H(406) =(406+1) %100 = 407%100 = 7

So, the value 406 is inserted in 7the index of the hash table.

Next key : 5205

H(5205) = 5205%100 = 5(collision)

So, H(5205) = (5205+1)%100 = 6( again collision)

So, H(5205) = 5205+2)%100 = 7(again collision)

So, H(5205) = (5205+3)%100 = 8 ( no collision)

So, value 5205 is inserted at 8th index of the hash table.

Similarly 8205 is inserted at 9th index of the hash table because , we have collisions from 5th to 8th indexes.

Next key value is : 307

H(307) = 307%100 = 7(collision)

So, (307+3)%100 = 310%100 = 10(no collision)

So, 307 is inserted at 10th index of the hash table.

So, hash table will look like this:

b) Quadratic probing:

Quadrating probing is also similar to linear probing but the difference is in collision resolution. In linear probing in case of collision we use : H(key) = (key+i)%size but here we use H(key) =( key+i^2)%size.

Applying Quadratic probing on above keys:.

First key to be inserted : 5.

5 will go to index 5 of the hash table.

Next key = 205 .

H(205) = 205%100 = 5(collision)

So. H(key)= (205+1^2)%100 = 6(no collision)

So, 205 is inserted into 6th index of the hash table.

Next key to be inserted 406:

So, 406 %100 = 6 (collision)

(406+1^2)%100 = 7(no collision)

So, 406 is moved to 7th index of the hash table.

Next key is : 5205

So, 5205%100 = 5 (collision)

So, (5205+1^2)%100 = 6 ( again collision)

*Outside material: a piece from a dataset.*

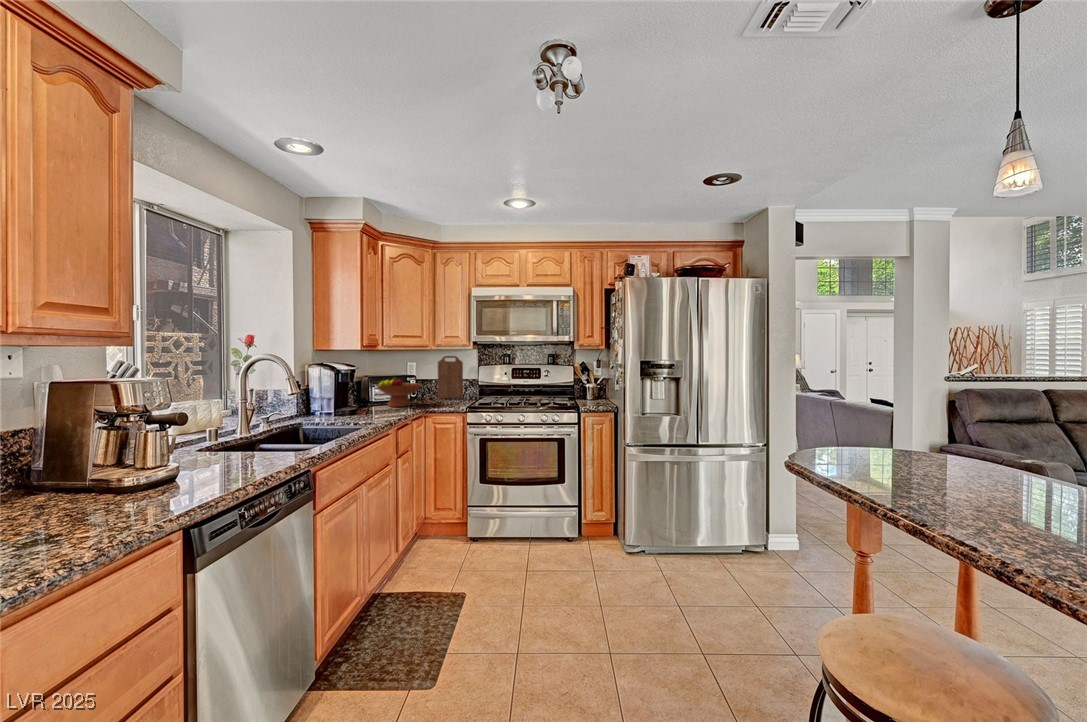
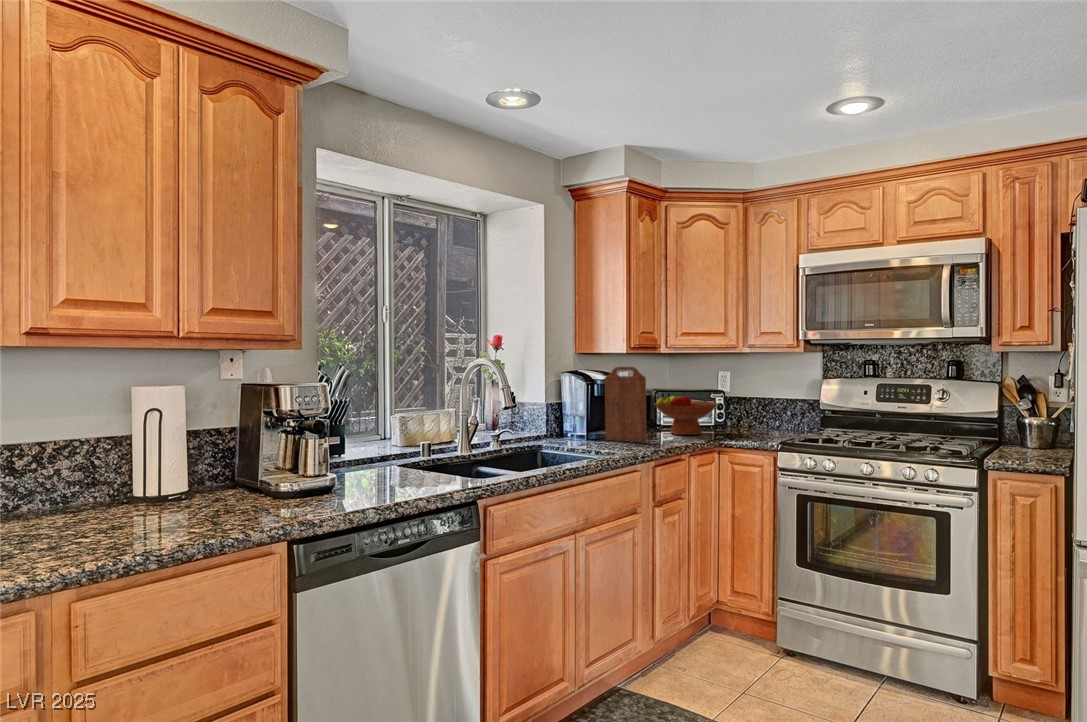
cutting board: present [438,356,463,399] -> present [605,367,647,442]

So, (5205+2^2)%100 = 9 ( no collision)

So, 5205 inserted into 9th index of hash table.

Next key is 8205:

Here collision happens at 5the , 6the , 9th indexes,

So H(8205) = (8205+4^2)%100 = 8221%100 = 21

So, value 8205 is inserted in 21st index of hash table.

Next value is 307.

Here there is collision at 7the index.

So, H(307) = (307+1^2)%100 = 308%100= 8.

So, 307 is inserted at 8the index of the hash table.